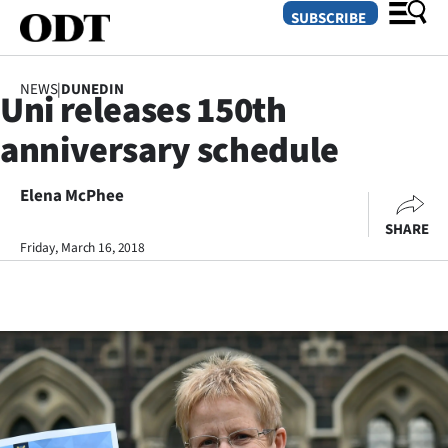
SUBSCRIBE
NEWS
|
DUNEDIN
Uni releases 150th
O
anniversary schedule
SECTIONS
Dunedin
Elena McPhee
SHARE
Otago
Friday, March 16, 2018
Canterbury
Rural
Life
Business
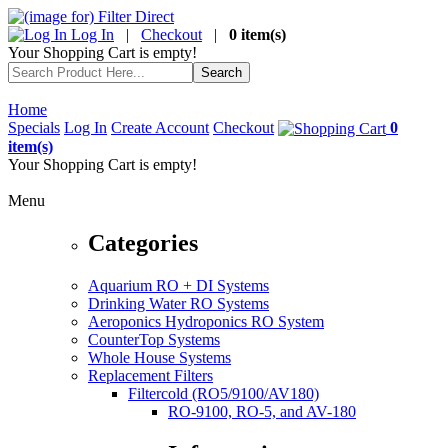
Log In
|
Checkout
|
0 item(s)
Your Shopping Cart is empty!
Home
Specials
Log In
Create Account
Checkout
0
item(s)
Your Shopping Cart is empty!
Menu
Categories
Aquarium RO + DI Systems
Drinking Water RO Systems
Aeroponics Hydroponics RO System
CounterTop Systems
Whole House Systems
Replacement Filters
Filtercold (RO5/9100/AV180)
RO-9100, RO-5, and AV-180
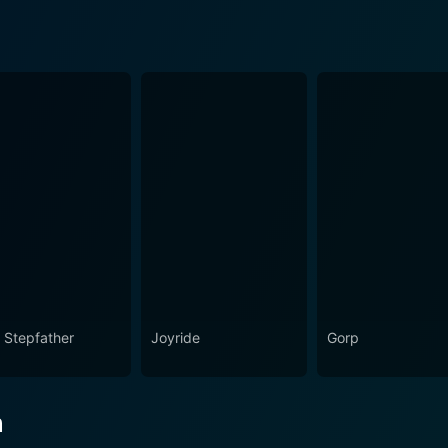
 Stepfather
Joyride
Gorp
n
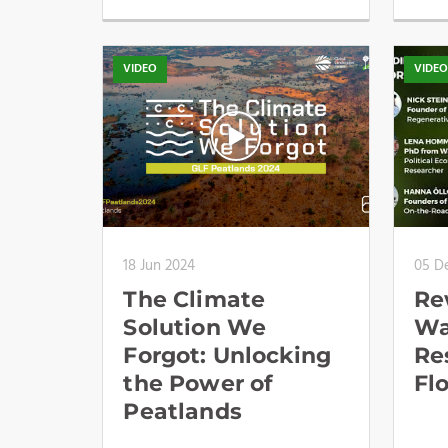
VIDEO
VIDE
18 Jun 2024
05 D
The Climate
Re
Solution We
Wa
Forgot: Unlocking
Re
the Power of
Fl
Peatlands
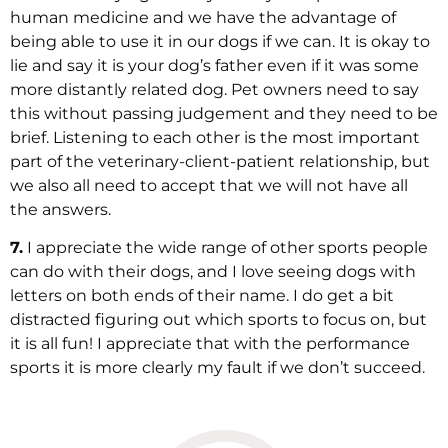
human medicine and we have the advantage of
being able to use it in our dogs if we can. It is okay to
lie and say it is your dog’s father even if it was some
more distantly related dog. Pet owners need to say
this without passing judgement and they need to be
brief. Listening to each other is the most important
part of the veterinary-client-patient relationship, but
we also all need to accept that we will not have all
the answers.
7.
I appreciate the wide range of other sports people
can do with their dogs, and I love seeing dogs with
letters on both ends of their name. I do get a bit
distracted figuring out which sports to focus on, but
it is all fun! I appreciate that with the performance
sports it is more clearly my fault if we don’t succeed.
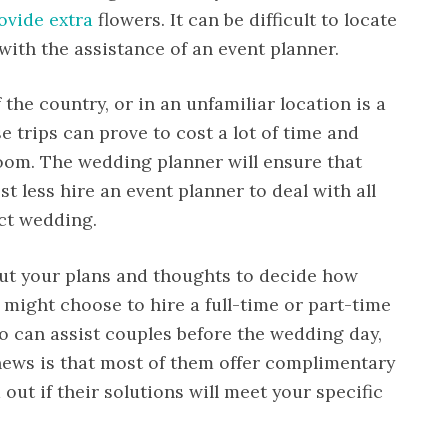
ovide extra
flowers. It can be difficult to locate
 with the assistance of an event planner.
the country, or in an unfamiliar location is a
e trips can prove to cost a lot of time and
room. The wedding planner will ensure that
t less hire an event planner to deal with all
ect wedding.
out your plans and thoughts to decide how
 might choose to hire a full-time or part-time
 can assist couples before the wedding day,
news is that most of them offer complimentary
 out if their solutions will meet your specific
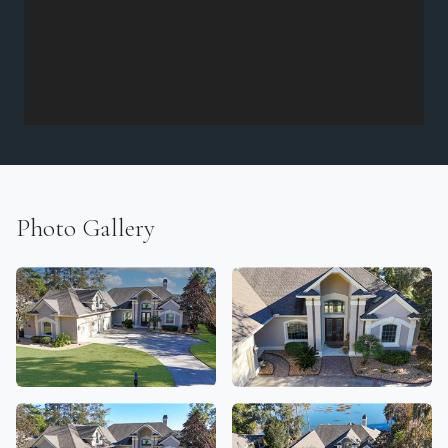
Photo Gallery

Work to be completed: Please copy out each line of the data in which the word "need" occurs.

Task solution:
more distantly related dog. Pet owners need to say
this without passing judgement and they need to be
we also all need to accept that we will not have all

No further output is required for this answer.